I first encountered the video art of Jade Boyd at Unsound 2010.. she was providing live visual accompaniment for a performance of soundtrack music by film composer Alan Howarth.. As much as I was enthralled by the clean lines and masterfully maintained tension of Howarth’s set, I was equally beguiled by Boyd’s complementary visuals. Given a large catalogue of film images to work with, Boyd crafted a dreamlike fugue of terrible beauty which blended well-known moments from acknowledged Carpenter classics with choice cuts from less celebrated entries in the director’s mythos such as Halloween IV and V. This was more than a simple montage of fondly remembered scenes. Boyd chopped, folded and blended these fragments in such a way as to brilliantly underscore the inherent surrealism of genre cinema.
Boyd’s live work employs feedback and distortion in both image and sound…Visual improvisation, if you will. As well as working with video and sound in a live context, Boyd has been responsible for a number of cut videos and installation pieces. Her more ‘composed’ pieces have been compared both to the work of Nam Jun Paik, Derek Jarman and the punkish savants of the contemporary Noise scene.
Boyd is fascinated by the capacity of technology for manifesting the otherwise unseen forces which govern our existence, as acknowledged by science and the occult. The intersection of these superficially opposing areas is where Boyd finds inspiration. (She) works to unveil these forces via “sound waves and electronic impulses as in video signals.”

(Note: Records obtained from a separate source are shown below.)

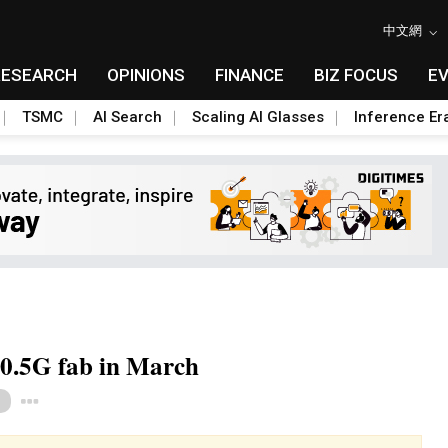
中文網
RESEARCH
OPINIONS
FINANCE
BIZ FOCUS
E
TSMC
AI Search
Scaling AI Glasses
Inference Er
10.5G fab in March
Toggle Dropdown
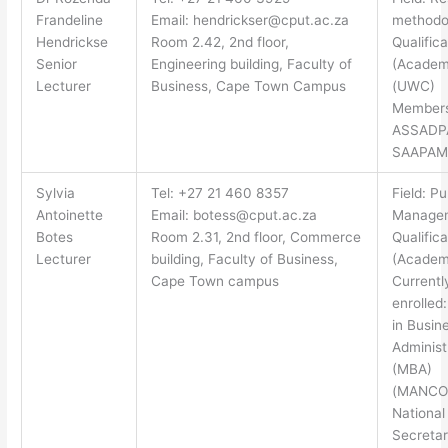
Frandeline
Email:
hendrickser@cput.ac.za
methodo
Hendrickse
Room 2.42, 2nd floor,
Qualifica
Senior
Engineering building, Faculty of
(Academ
Lecturer
Business, Cape Town Campus
(UWC)
Members
ASSADP
SAAPAM
Sylvia
Tel: +27 21 460 8357
Field: Pu
Antoinette
Email:
botess@cput.ac.za
Manage
Botes
Room 2.31, 2nd floor, Commerce
Qualifica
Lecturer
building, Faculty of Business,
(Academ
Cape Town campus
Currentl
enrolled
in Busin
Administ
(MBA)
(MANCO
National
Secretar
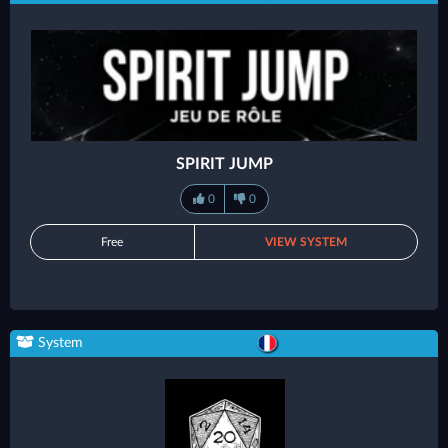
SPIRIT JUMP
0
0
Free
VIEW SYSTEM
System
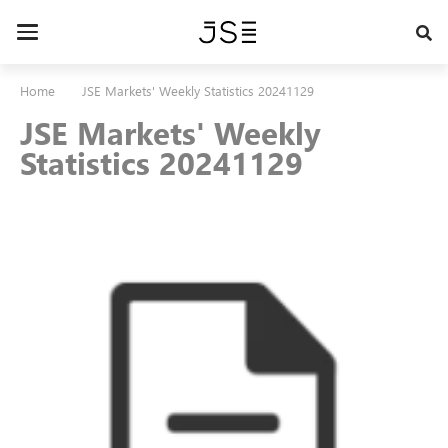
Skip
to
Toggle
main
navigation
content
Home
JSE Markets' Weekly Statistics 20241129
JSE Markets' Weekly
Statistics 20241129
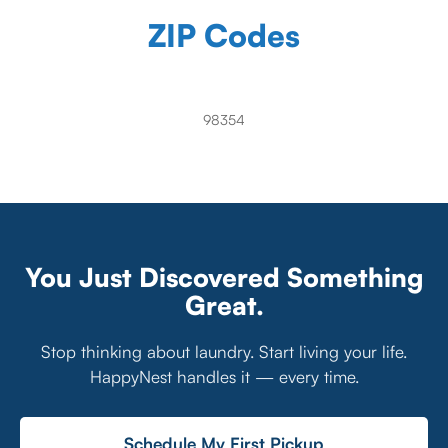
ZIP Codes
98354
You Just Discovered Something
Great.
Stop thinking about laundry. Start living your life.
HappyNest handles it — every time.
Schedule My First Pickup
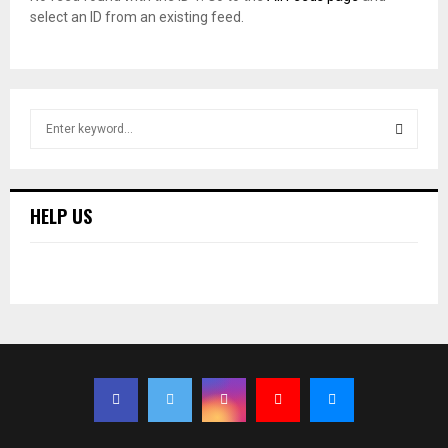
select an ID from an existing feed.
S
e
a
S
r
c
E
HELP US
h
f
A
o
r
R
:
C
H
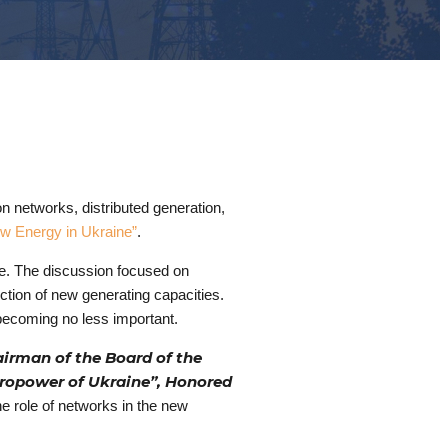
n networks, distributed generation,
ew Energy in Ukraine”
.
ure. The discussion focused on
ction of new generating capacities.
e becoming no less important.
irman of the Board of the
dropower of Ukraine”, Honored
he role of networks in the new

In her commissioned pieces for musical performances, Boyd shows an uncanny knack for drawing out the impulses and images that fuel an artist’s work. Since Unsound, I myself have worked with Boyd on a number of projects involving Position Normal, Ekoplekz, Hong Kong In The 60s and The Larsen Effect. On each occasion, Boyd has wasted no time in locating the heart of each individual aesthetic, often bringing out elements that even her collaborators had not yet recognised in their own work. Influenced by the phenomenon of Scratch Video, which has its roots in the Post-Punk and Industrial culture typified by outfits such as Cabaret Voltaire, SPK and Psychic TV, Boyd identifies the hidden currents that course beneath sonic surfaces, demonstrating a form of harnessed synesthesia or, as I prefer to term it, videowitchery.